## [Work to complete]
Return the records exactly, please. Every line should match.

(Stored data entries)
• • • • •

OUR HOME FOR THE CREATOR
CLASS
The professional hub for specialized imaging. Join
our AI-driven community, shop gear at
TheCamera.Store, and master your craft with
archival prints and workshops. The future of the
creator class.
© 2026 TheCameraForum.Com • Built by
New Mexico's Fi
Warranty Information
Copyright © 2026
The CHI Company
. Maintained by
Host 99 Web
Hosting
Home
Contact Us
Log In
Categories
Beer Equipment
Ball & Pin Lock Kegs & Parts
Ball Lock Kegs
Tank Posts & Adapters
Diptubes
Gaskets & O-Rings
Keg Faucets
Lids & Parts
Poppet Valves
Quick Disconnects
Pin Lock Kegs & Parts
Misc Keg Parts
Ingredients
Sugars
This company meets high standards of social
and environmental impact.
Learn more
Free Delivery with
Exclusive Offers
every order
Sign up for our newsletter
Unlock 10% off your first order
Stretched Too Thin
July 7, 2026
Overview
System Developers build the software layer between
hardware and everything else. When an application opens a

• • • • •

## [Finished exercise]
OUR HOME FOR THE CREATOR
CLASS
The professional hub for specialized imaging. Join
our AI-driven community, shop gear at
TheCamera.Store, and master your craft with
archival prints and workshops. The future of the
creator class.
© 2026 TheCameraForum.Com • Built by
New Mexico's Fi
Warranty Information
Copyright © 2026
The CHI Company
. Maintained by
Host 99 Web
Hosting
Home
Contact Us
Log In
Categories
Beer Equipment
Ball & Pin Lock Kegs & Parts
Ball Lock Kegs
Tank Posts & Adapters
Diptubes
Gaskets & O-Rings
Keg Faucets
Lids & Parts
Poppet Valves
Quick Disconnects
Pin Lock Kegs & Parts
Misc Keg Parts
Ingredients
Sugars
This company meets high standards of social
and environmental impact.
Learn more
Free Delivery with
Exclusive Offers
every order
Sign up for our newsletter
Unlock 10% off your first order
Stretched Too Thin
July 7, 2026
Overview
System Developers build the software layer between
hardware and everything else. When an application opens a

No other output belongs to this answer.